*AIM*
Reproduce the data below word for word, starting at the line that contains "order: Venerida" and ending at the line that contains "common name: Yellow oxeye", with both of those lines included.

*AVAILABLE DATA*
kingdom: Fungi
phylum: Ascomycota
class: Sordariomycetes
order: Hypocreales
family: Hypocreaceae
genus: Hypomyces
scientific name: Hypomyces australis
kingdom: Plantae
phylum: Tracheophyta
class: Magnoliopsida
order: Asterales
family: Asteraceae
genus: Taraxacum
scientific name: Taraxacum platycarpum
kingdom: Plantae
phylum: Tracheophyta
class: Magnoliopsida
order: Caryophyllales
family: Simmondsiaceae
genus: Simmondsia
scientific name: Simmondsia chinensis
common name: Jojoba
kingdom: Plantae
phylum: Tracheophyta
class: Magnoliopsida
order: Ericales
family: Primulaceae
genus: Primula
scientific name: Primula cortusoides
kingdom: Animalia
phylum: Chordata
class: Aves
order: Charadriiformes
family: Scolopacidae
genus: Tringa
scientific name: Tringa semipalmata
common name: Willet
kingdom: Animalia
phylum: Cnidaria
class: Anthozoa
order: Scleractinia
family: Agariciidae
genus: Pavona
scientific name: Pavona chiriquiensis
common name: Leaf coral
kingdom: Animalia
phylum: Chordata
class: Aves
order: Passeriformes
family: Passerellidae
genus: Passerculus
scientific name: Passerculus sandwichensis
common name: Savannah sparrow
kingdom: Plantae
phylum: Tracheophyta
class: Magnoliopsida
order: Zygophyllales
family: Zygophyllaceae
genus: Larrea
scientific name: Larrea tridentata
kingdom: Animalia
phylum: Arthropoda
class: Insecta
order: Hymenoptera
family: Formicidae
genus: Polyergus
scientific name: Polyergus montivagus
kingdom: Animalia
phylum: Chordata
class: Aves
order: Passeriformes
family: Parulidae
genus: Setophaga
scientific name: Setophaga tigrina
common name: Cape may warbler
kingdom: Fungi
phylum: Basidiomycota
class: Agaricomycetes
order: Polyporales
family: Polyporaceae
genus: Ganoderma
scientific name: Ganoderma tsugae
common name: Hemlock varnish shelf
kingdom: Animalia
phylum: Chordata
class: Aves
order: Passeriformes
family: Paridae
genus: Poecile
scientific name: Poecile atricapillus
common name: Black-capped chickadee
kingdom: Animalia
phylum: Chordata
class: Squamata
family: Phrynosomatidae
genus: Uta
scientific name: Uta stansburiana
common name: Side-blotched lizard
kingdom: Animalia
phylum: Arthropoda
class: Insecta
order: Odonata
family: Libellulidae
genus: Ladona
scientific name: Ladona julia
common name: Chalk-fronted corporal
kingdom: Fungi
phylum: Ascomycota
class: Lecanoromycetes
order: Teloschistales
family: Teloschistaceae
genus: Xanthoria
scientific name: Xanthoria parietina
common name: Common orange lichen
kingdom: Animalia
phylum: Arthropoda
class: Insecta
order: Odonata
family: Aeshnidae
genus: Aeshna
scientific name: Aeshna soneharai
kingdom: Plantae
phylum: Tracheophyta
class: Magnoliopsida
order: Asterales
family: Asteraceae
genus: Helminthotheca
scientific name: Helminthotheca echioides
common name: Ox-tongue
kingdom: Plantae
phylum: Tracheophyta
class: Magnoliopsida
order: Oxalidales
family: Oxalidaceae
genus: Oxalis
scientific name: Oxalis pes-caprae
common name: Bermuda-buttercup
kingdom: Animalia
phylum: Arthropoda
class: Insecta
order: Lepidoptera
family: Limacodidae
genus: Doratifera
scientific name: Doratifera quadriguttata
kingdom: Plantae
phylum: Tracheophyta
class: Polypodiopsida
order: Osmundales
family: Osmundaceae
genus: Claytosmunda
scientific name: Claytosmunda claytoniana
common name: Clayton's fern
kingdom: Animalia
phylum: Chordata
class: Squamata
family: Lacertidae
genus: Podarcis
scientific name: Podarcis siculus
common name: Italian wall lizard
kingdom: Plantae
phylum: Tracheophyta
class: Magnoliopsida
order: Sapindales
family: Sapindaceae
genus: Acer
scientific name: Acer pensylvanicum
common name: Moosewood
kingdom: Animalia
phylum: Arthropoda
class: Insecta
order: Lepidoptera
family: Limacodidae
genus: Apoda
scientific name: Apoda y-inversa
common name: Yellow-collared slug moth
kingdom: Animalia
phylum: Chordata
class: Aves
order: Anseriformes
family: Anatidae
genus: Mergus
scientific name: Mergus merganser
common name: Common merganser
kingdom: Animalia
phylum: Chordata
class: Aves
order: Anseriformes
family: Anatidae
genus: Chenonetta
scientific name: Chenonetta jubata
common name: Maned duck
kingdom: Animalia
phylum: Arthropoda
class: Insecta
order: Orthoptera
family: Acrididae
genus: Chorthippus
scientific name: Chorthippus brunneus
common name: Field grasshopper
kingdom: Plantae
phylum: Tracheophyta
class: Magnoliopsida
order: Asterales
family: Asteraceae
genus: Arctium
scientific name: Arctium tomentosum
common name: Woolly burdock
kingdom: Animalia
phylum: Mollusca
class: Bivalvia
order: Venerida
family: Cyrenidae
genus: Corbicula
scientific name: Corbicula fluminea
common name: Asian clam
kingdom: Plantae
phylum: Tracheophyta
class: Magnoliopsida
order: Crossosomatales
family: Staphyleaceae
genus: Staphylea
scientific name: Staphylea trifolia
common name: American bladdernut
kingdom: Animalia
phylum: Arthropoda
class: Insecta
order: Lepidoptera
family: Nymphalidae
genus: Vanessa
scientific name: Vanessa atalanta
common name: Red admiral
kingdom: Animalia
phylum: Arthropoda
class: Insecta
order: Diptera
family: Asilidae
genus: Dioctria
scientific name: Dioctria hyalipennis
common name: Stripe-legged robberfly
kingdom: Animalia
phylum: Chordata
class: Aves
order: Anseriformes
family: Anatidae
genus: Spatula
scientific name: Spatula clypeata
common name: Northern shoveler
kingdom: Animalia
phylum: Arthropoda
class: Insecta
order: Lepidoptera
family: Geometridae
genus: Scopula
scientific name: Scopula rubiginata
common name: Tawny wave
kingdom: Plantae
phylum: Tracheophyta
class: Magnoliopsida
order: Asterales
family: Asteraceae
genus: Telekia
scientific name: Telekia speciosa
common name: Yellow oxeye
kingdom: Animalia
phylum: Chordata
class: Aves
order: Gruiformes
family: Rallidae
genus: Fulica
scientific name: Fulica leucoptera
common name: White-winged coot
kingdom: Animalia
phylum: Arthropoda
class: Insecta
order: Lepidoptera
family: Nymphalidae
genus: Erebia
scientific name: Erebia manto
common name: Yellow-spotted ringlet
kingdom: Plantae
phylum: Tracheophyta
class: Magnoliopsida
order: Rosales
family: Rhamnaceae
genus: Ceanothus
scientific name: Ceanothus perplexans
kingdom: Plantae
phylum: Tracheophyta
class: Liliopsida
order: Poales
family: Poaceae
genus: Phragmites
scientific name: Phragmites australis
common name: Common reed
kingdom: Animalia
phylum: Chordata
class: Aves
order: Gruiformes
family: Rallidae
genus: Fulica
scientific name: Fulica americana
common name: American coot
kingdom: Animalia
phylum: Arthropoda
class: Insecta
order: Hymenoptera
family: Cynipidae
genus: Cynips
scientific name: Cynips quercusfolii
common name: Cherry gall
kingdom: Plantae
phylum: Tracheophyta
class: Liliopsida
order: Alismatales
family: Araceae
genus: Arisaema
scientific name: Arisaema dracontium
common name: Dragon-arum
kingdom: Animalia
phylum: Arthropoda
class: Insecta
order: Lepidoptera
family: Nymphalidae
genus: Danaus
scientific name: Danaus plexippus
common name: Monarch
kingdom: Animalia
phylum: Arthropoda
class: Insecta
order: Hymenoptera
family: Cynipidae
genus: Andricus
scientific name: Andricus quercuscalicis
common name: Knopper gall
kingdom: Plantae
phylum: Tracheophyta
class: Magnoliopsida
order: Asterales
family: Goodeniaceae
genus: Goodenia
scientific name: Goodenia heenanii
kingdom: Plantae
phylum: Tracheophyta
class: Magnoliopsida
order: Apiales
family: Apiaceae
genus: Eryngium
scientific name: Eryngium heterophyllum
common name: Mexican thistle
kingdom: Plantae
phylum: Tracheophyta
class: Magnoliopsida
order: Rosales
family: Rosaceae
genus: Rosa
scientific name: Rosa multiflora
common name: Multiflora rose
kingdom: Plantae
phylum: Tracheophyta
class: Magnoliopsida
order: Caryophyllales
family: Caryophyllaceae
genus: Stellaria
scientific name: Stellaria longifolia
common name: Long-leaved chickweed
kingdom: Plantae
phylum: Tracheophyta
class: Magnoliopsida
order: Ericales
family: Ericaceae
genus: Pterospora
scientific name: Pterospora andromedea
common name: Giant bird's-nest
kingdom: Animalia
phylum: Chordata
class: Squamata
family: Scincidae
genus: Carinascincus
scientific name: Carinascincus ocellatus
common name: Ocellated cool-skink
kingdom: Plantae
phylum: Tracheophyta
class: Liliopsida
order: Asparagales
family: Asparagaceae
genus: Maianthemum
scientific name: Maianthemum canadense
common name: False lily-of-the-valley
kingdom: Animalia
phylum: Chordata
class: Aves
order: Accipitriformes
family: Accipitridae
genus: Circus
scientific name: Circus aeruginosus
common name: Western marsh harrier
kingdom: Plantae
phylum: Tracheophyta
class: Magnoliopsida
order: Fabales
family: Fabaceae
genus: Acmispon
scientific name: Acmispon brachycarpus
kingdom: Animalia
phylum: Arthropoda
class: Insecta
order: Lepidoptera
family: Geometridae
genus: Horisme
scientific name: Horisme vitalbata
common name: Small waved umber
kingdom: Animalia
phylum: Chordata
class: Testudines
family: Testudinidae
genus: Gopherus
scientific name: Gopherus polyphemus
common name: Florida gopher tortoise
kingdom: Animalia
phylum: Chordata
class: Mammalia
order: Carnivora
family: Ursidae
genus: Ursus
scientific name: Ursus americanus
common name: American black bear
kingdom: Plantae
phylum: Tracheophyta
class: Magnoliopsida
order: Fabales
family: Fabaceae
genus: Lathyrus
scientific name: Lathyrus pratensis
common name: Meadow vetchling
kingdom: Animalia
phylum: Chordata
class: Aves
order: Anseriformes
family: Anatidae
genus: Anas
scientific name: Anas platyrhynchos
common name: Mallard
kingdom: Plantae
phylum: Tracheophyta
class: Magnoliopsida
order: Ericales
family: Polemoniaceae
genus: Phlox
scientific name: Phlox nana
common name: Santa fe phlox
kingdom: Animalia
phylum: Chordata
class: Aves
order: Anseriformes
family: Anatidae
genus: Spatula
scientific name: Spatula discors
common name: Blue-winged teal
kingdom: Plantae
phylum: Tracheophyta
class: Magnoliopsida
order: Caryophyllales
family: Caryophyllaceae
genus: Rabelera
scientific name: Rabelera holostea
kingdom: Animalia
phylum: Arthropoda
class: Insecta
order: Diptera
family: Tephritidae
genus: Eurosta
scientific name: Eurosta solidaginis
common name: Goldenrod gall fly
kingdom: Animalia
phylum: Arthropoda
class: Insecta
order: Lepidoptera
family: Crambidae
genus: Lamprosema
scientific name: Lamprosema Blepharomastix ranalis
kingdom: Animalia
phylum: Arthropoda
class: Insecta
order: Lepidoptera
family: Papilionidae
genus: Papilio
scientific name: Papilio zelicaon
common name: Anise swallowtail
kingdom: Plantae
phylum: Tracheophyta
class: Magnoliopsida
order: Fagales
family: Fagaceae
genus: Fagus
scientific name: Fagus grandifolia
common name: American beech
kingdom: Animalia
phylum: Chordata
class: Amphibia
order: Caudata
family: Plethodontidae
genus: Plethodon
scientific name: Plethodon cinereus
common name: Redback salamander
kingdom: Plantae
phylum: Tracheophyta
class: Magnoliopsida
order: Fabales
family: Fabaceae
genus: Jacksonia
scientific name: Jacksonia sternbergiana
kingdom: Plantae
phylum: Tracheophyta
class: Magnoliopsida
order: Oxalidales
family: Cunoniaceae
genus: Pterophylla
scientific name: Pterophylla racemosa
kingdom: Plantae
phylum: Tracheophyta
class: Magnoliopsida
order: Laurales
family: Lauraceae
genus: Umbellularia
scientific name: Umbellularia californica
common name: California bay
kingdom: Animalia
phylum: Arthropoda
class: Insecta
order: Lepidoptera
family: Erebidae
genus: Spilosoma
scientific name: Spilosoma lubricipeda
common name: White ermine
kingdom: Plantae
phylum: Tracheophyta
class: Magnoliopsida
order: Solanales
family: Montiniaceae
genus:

*RESULT OF THE EXERCISE*
order: Venerida
family: Cyrenidae
genus: Corbicula
scientific name: Corbicula fluminea
common name: Asian clam
kingdom: Plantae
phylum: Tracheophyta
class: Magnoliopsida
order: Crossosomatales
family: Staphyleaceae
genus: Staphylea
scientific name: Staphylea trifolia
common name: American bladdernut
kingdom: Animalia
phylum: Arthropoda
class: Insecta
order: Lepidoptera
family: Nymphalidae
genus: Vanessa
scientific name: Vanessa atalanta
common name: Red admiral
kingdom: Animalia
phylum: Arthropoda
class: Insecta
order: Diptera
family: Asilidae
genus: Dioctria
scientific name: Dioctria hyalipennis
common name: Stripe-legged robberfly
kingdom: Animalia
phylum: Chordata
class: Aves
order: Anseriformes
family: Anatidae
genus: Spatula
scientific name: Spatula clypeata
common name: Northern shoveler
kingdom: Animalia
phylum: Arthropoda
class: Insecta
order: Lepidoptera
family: Geometridae
genus: Scopula
scientific name: Scopula rubiginata
common name: Tawny wave
kingdom: Plantae
phylum: Tracheophyta
class: Magnoliopsida
order: Asterales
family: Asteraceae
genus: Telekia
scientific name: Telekia speciosa
common name: Yellow oxeye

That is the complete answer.